Copy the stretch from the first of the lines below through the line containing "Does Others account", changing every "series" to "dataset" and leaving all else as it is.

Stored entries:
————

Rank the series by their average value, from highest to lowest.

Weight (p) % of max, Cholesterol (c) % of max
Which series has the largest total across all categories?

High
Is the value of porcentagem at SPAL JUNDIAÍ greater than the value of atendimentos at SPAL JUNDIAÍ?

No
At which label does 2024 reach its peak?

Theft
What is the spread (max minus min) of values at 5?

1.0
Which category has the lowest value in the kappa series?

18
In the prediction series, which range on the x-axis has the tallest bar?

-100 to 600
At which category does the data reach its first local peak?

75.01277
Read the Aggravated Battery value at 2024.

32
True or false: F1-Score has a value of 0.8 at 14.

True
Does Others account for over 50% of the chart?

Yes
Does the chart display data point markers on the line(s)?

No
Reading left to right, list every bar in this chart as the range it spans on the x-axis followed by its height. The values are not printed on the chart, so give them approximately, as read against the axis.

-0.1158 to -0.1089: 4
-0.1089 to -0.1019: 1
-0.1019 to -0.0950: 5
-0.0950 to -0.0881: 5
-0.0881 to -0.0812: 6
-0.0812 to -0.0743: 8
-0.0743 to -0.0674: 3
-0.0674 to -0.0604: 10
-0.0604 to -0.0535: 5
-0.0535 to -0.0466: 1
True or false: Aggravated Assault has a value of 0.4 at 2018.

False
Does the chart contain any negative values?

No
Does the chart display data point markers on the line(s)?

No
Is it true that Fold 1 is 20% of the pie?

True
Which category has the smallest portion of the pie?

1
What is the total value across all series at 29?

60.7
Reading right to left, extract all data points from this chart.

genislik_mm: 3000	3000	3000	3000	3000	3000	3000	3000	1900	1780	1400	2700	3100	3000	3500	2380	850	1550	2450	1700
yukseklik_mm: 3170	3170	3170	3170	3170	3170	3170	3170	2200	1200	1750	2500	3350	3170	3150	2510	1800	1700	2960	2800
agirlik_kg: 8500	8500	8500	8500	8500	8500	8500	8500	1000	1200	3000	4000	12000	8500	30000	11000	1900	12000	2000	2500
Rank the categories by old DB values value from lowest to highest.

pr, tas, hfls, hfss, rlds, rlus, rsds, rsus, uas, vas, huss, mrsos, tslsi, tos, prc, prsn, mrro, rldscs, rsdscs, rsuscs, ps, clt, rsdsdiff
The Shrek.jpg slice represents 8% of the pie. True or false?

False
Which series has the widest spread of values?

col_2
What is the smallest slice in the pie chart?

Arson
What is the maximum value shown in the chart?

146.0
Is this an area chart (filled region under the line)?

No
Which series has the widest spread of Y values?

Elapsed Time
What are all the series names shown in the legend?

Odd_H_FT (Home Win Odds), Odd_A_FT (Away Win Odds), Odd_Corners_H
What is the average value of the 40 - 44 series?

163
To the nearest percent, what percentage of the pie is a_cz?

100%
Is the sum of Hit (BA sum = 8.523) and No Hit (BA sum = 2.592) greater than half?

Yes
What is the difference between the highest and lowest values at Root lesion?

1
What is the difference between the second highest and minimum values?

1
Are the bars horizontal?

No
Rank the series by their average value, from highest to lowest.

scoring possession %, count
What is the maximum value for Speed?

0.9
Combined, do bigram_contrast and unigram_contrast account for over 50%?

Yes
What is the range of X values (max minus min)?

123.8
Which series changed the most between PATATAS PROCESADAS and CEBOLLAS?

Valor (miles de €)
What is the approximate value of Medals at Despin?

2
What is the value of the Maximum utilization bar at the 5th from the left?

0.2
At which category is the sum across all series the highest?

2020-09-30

————

### SOLUTION
Rank the dataset by their average value, from highest to lowest.

Weight (p) % of max, Cholesterol (c) % of max
Which dataset has the largest total across all categories?

High
Is the value of porcentagem at SPAL JUNDIAÍ greater than the value of atendimentos at SPAL JUNDIAÍ?

No
At which label does 2024 reach its peak?

Theft
What is the spread (max minus min) of values at 5?

1.0
Which category has the lowest value in the kappa dataset?

18
In the prediction dataset, which range on the x-axis has the tallest bar?

-100 to 600
At which category does the data reach its first local peak?

75.01277
Read the Aggravated Battery value at 2024.

32
True or false: F1-Score has a value of 0.8 at 14.

True
Does Others account for over 50% of the chart?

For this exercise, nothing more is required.